[WHAT YOU WILL DO]
(1) In the forum thread, give again the passage that begins at the words "We should always" and stops after "behind the scenes?", swapping "prompt engineering" for "prompt design".
(2) Decide whether each statement agrees with the forum thread, answering yes or no and quoting the deciding words. (a) Adding "Think step-by-step" makes both Sonnet and LLama 3.1 70B count correctly. (b) GPT4o handles math calculations with the LLM itself. (c) CoT is always the best approach.
(3) Answer these questions from the forum thread:
(a) What does CoT stand for?
(b) Which model's step-by-step answer is quoted?
(c) How many Rs does that answer count in "strawberry"?

[EXTRACT PROVIDED]
_ _ _

I look forward to the day when LLM refusal takes on a different meaning.
"No, I don't think I shall answer that. The question is too basic, and you know better than to insult me."
Try asking a young child...
Compared to chat bots of even 5 years ago the answer of two is still mind-blowing.
this can be automated.
GPT4o already does that, for problems involving math it will write small Python programs to handle the calculations instead of doing it with the LLM itself.
2 replies →
Appending "Think step-by-step" is enough to fix it for both Sonnet and LLama 3.1 70B.
For example, the latter model answered with:
To count the number of Rs in the word "strawberry", I'll break it down step by step:
Start with the individual letters: S-T-R-A-W-B-E-R-R-Y Identify the letters that are "R": R (first one), R (second one), and R (third one) Count the total number of Rs: 1 + 1 + 1 = 3
There are 3 Rs in the word "strawberry".
Chain-of-Thought (CoT) prompting to the rescue!
We should always put some effort into prompt engineering before dismissing the potential of generative AI.
Why doesn't the model prompt engineer itself?
Because it is a challenging task, you would need to define a prompt (or a set of prompts) that can precisely generate chain-of-thought prompts for the various generic problems the model encounters.
And sometimes CoT may not be the best approach. Depending on the problem other prompt engineering techniques will perform better.
By this point, instruction tuning should include tuning the model to use chain of thought in the appropriate circumstances.
Can’t you just instruct your llm of choice to transform your prompts like this for you? Basically feed it with a bunch of heuristics that will help it better understand the thing you tell it.
Maybe the various chat interfaces already do this behind the scenes?

_ _ _

[RECORD SET]
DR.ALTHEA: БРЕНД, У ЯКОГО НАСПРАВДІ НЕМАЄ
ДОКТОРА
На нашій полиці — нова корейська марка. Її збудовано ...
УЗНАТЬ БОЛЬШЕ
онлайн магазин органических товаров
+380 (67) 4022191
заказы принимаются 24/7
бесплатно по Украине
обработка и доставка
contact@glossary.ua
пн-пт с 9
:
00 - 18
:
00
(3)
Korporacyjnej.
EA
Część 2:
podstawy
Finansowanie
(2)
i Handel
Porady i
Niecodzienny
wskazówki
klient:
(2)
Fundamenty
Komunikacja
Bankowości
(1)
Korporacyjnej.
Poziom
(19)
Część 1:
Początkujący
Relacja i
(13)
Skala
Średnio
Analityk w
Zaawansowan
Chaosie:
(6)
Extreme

_ _ _

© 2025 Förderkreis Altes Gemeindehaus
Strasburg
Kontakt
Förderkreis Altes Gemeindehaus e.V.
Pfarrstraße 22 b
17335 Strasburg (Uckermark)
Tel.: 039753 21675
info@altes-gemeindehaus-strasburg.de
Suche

_ _ _

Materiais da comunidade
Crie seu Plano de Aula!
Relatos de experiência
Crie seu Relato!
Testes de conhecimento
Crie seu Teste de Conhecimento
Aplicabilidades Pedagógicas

_ _ _

[ANSWER SET]
(1)
We should always put some effort into prompt design before dismissing the potential of generative AI.
Why doesn't the model prompt engineer itself?
Because it is a challenging task, you would need to define a prompt (or a set of prompts) that can precisely generate chain-of-thought prompts for the various generic problems the model encounters.
And sometimes CoT may not be the best approach. Depending on the problem other prompt design techniques will perform better.
By this point, instruction tuning should include tuning the model to use chain of thought in the appropriate circumstances.
Can’t you just instruct your llm of choice to transform your prompts like this for you? Basically feed it with a bunch of heuristics that will help it better understand the thing you tell it.
Maybe the various chat interfaces already do this behind the scenes?

(2)
(a) Yes: "Appending "Think step-by-step" is enough to fix it for both Sonnet and LLama 3.1 70B."
(b) No: "for problems involving math it will write small Python programs to handle the calculations instead of doing it with the LLM itself."
(c) No: "And sometimes CoT may not be the best approach."

(3)
(a) Chain-of-Thought
(b) LLama 3.1 70B
(c) 3